L’ultimo passo lungo strada che, presto, porterà alla fine della democrazia parlamentare è il Presidenzialismo. Passo che non solo non scandalizza praticamente più nessuno ma affascina un numero sempre maggiore di italiani, i quali – malgrado decenni di calci in bocca, fandonie e figure barbine agli occhi del mondo – non riescono a liberarsi della retorica dell’uomo solo al comando.
Come ci si arriverà? Con lo stesso trucchetto con il quale, nel ’92, l’opinione pubblica venne convinta a buttare giù dalla torre i partiti politici. Trucchetto che, oggi come allora, funzionerà alla grande. E, così, tra applausi e grida di giubilo, la Repubblica democratica voluta dai Costituenti verrà buttata giù dalla torre, e il Presidenzialismo avrà, finalmente, campo libero.
Morale: nel caso di un vero Presidenzialismo (se siamo arrivati fino a qui, prima o poi arriveremo anche lì), i cittadini – senza veri partiti e senza un vero Parlamento – si ritroveranno sudditi di un sistema nel quale una sola persona (eletta dalla minoranza che andrà a votare) sarà, allo stesso tempo, capo dello Stato e capo del Governo.
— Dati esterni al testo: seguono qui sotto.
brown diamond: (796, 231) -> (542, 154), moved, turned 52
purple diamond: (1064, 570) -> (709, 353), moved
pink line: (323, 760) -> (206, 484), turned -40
Un super-Presidente che non avrà bisogno di alcun voto di fiducia e che potrà sciogliere il Parlamento a proprio piacimento, ma non potrà essere rimosso dal Parlamento, se non in caso di reato, attraverso una procedura di impeachment.
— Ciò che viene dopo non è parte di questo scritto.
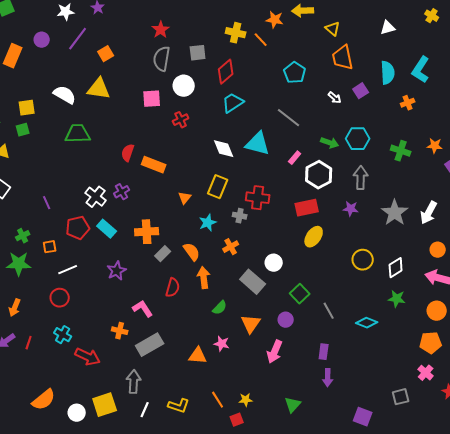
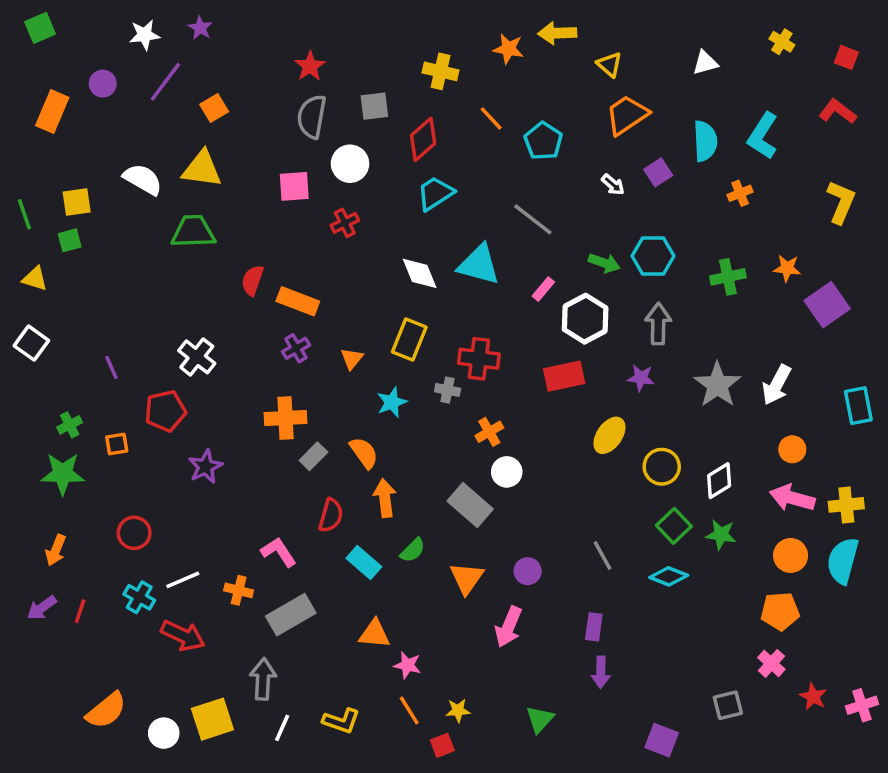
orange line: (261, 40) -> (491, 118), moved
orange trapezoid: (343, 58) -> (627, 115), turned 68
green trapezoid: (78, 134) -> (193, 232), moved
green cross: (401, 151) -> (728, 277), turned -30
purple cross: (122, 192) -> (296, 348), moved
cyan rectangle: (107, 229) -> (364, 562), moved
yellow ellipse: (314, 237) -> (609, 435), moved
orange cross: (231, 247) -> (489, 432), moved
white line: (68, 270) -> (183, 580), moved
purple star: (117, 271) -> (205, 467), moved
green square: (300, 294) -> (674, 526), moved
pink star: (222, 344) -> (407, 665), moved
La leader di FdI ha spiegato che il Presidenzialismo renderà “autorevole, forte, stabile e, dunque, molto più competitiva la Nazione”. Nazione, attenzione: non Paese né Repubblica. Questione di sostanza, non di forma. Per una persona con la sua storia, non è difficile immaginare cosa intenda dire e cosa abbia in mente.
La domanda è: riusciranno i pochi (la maggior parte dei quali compromessi col sistema che tutti vogliono cambiare) sostenitori della Repubblica Parlamentare a spiegare, ancora una volta (con parole chiare e forti come quelle della Destra), che non ha senso buttare “il bambino” (la Repubblica Parlamentare) insieme all’“acqua sporca” (l’ignominiosa, indifendibile, gestione della nostra Repubblica Parlamentare) e che l’unica cosa che il Presidenzialismo renderà più forte sarà il potere del potere e non le libertà, i diritti e le istanze dei cittadini?
La domanda è lunga ma la risposta, brevissima: no.
Così come la gestione scellerata della Prima Repubblica ha prodotto la Seconda Repubblica, infatti, la gestione – infinitamente più scellerata – della Seconda Repubblica produrrà, molto presto, il Presidenzialismo, sancendo, di fatto, l’avvento della Terza Repubblica: una Repubblica assai meno repubblicana, democratica, rappresentativa e aperta delle prime due.
Non si dice che le colpe dei padri ricadono sui figli? Di cosa ci stupiamo, allora?